Casinos de artesanos

    31 oct 2019 / 09:20 H.
    Ver comentarios

    Los cascos de la yegua colina de Lucas, que traía agua de Jabalcuz, resbalaron en la lastra de San Ildefonso, y, al estruendo de los cántaros, la doméstica de don Álvaro, el catedrático de Minas, que vivía frente por frente, volvió la cara para averiguar qué ocurría, como hicieron las otras vecinas. No echaron éstas tanta cuenta de Lucas, como sí repararon en el enorme bigote de la doméstica, mandil rosa y cofia a juego, quien, enarbolando el plumero, se quedó quieta, tan pálida y tan de piedra como el mismísimo comendador, al ver que era vista claramente, cara a cara. Y es que el bigote de la doméstica era tan igual, tan parejo y tan exacto al de su amo, como si no ya de otro, sino del mismísimo bigote se tratara.
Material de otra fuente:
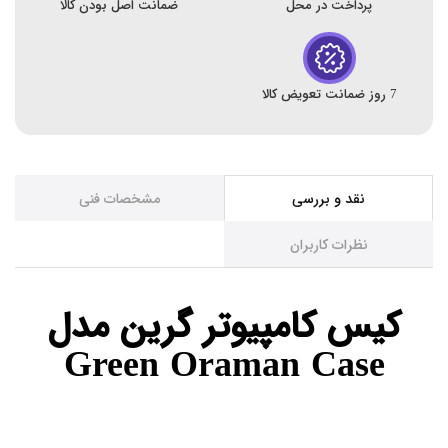
پرداخت در محل
ضمانت اصل بودن کالا
7 روز ضمانت تعویض کالا
نقد و بررسی
مشخصات فنی
نظرات کاربران
کیس کامپیوتر گرین مدل
Green Oraman Case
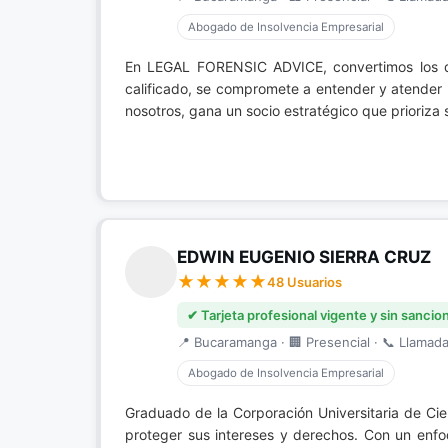
Abogado de Insolvencia Empresarial
En LEGAL FORENSIC ADVICE, convertimos los 
calificado, se compromete a entender y atender 
nosotros, gana un socio estratégico que prioriza s
EDWIN EUGENIO SIERRA CRUZ
48 Usuarios
✔ Tarjeta profesional vigente y sin sancio
📍 Bucaramanga · 🏢 Presencial · 📞 Llamada 
Abogado de Insolvencia Empresarial
Graduado de la Corporación Universitaria de Ci
proteger sus intereses y derechos. Con un enfoqu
Había prevenido éste a sus vecinos que, por aliviar su necesidad, mandó traer de Pontones a una hermana de leche, de hechuras muy semejantes a las suyas propias, consecuencia natural del aire y de los sanos alimentos de la sierra. Don Álvaro arreó Carrera arriba hacia el Casino de Artesanos. Ni siquiera el deán, su mejor amigo, se atrevió a inquirir qué se había hecho de aquel mostacho que ya no lucía en su rostro, y menos aún a preguntar sobre la desaparecida doméstica.